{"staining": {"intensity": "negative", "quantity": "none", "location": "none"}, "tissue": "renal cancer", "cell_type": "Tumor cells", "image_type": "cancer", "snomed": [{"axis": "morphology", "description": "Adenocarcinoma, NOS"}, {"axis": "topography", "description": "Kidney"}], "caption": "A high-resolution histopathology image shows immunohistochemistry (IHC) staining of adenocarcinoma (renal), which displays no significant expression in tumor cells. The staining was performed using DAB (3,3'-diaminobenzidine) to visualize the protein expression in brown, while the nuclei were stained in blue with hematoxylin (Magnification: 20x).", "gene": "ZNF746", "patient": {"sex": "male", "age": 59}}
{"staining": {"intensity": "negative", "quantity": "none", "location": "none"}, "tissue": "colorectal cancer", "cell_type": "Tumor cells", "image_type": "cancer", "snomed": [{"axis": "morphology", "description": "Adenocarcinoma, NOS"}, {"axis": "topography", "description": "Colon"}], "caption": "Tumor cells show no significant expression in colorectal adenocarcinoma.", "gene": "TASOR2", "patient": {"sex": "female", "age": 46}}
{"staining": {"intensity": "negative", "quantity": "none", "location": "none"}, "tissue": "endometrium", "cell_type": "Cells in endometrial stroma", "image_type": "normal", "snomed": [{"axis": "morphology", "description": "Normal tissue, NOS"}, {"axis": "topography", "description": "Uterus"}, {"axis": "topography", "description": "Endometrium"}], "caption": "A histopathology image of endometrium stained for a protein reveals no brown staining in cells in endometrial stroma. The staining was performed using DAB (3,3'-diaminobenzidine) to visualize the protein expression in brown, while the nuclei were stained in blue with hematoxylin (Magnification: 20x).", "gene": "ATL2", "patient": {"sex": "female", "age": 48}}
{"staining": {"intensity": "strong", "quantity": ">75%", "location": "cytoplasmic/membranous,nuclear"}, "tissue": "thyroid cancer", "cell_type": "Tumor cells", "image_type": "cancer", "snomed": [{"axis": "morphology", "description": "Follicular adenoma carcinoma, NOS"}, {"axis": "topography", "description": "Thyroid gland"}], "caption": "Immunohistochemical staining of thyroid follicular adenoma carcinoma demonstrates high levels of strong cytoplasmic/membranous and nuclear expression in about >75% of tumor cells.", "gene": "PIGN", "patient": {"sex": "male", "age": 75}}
--------------------------------
Find and copy each line in the material above where the string "female" occurs.

* _EXERCISE RESPONSE_:
{"staining": {"intensity": "negative", "quantity": "none", "location": "none"}, "tissue": "colorectal cancer", "cell_type": "Tumor cells", "image_type": "cancer", "snomed": [{"axis": "morphology", "description": "Adenocarcinoma, NOS"}, {"axis": "topography", "description": "Colon"}], "caption": "Tumor cells show no significant expression in colorectal adenocarcinoma.", "gene": "TASOR2", "patient": {"sex": "female", "age": 46}}
{"staining": {"intensity": "negative", "quantity": "none", "location": "none"}, "tissue": "endometrium", "cell_type": "Cells in endometrial stroma", "image_type": "normal", "snomed": [{"axis": "morphology", "description": "Normal tissue, NOS"}, {"axis": "topography", "description": "Uterus"}, {"axis": "topography", "description": "Endometrium"}], "caption": "A histopathology image of endometrium stained for a protein reveals no brown staining in cells in endometrial stroma. The staining was performed using DAB (3,3'-diaminobenzidine) to visualize the protein expression in brown, while the nuclei were stained in blue with hematoxylin (Magnification: 20x).", "gene": "ATL2", "patient": {"sex": "female", "age": 48}}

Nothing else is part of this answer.